Abstract

This paper initiates a theoretical-clinical reflection on the specificity of child psychiatric support for children of psychotic parents or those suffering from severe personality disorders, at the time of the psychotherapeutic follow-up of a five-year-old child presenting psychomotor agitation. Over and above the multiple biopsychosocial risk factors, these complex situations require child psychiatrists to clarify their support and public health role in order to guarantee coherent care and expertise. Indeed, the various players involved (child welfare, justice, education, adult psychiatry, neuropediatric, etc.) may ignore one another or take on a role that exceeds their field of competence : the result is sometimes a certain confusion of roles, or even confusing measures and contradictory positions.

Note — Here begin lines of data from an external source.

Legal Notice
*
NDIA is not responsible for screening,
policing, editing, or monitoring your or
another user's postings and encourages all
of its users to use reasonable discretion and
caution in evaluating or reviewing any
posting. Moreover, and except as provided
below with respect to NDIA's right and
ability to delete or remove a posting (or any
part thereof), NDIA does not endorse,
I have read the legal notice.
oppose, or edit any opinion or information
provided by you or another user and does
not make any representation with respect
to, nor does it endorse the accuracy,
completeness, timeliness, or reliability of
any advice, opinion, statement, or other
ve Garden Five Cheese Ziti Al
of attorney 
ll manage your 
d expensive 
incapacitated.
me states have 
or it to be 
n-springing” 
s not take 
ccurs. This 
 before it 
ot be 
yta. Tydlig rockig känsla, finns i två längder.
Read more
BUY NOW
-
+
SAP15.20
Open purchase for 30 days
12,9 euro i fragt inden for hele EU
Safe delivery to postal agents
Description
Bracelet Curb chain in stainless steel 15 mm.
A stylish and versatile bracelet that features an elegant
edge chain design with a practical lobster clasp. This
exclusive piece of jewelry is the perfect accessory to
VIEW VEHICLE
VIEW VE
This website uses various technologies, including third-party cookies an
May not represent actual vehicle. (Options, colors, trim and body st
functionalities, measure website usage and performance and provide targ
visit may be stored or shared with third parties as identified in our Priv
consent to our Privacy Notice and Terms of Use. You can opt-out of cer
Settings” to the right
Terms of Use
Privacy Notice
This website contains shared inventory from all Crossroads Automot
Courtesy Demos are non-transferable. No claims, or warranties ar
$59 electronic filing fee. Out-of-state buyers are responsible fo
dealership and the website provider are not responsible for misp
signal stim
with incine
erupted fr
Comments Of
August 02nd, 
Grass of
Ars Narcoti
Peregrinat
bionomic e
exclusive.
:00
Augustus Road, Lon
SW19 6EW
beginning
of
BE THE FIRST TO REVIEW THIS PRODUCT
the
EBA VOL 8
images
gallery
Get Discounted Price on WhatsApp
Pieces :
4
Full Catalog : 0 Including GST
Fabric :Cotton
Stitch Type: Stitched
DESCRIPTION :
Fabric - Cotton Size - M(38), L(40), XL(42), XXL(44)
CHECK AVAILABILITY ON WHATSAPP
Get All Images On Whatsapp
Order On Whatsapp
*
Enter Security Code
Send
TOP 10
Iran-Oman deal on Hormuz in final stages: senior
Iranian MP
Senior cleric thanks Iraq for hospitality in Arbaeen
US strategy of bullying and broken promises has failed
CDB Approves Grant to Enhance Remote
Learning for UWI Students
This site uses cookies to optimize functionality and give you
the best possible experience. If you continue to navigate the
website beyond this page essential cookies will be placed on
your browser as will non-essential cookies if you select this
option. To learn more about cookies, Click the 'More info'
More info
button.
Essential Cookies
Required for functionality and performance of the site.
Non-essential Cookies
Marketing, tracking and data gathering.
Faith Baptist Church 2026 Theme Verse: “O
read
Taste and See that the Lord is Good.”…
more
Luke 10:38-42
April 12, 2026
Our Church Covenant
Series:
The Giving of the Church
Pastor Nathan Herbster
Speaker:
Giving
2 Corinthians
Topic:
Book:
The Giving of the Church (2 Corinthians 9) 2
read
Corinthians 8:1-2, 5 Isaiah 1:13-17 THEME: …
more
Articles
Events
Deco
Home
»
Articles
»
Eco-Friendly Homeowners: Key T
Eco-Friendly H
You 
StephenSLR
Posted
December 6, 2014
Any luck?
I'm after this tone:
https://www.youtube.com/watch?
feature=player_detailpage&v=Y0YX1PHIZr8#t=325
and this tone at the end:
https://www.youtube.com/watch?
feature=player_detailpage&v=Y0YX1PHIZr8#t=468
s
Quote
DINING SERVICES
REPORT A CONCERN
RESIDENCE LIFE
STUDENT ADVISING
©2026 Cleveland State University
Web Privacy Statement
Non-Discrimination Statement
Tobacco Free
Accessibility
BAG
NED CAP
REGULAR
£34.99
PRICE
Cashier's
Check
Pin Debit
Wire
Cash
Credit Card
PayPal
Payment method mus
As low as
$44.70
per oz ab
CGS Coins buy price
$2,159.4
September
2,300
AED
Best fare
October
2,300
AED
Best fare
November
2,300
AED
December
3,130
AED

When a child's symptomatology and that of his or her family preclude the use of classic, standardized interviews, it seems to us that narrative work is best carried out as close as possible to the subject's spontaneous enunciation (spoken or acted). We can then attempt to identify the operative stages of care and postulate that it is only when the child names his own impulsivity (his “crazy” part) that he will be able to recognize it in his parent. This opens the possibility of a certain representation of parental psychopathology and of putting it into narrative form. First postulated as a subject, this child is invited to name his psychomotor excitement, then that of his parent: “volcano”. The loss of a concrete object, a “blue pebble”, between two sessions, opens the space for representation and graphic expression. This object of reality becomes an object of mediation between him and his therapist and is presented as the support for a signifier, “blue”: in this way, a process of encryption and symbolization begins, an attempt to put the world in order. The signifier “blue” (which cools and extinguishes fire) is articulated with the signifier “red” (which burns and excites) in complex constructions, but not without effect on the patient's body and symptoms. These clinical elements could be passed on to the various partners and could support their care, educational, rehabilitative and expert missions.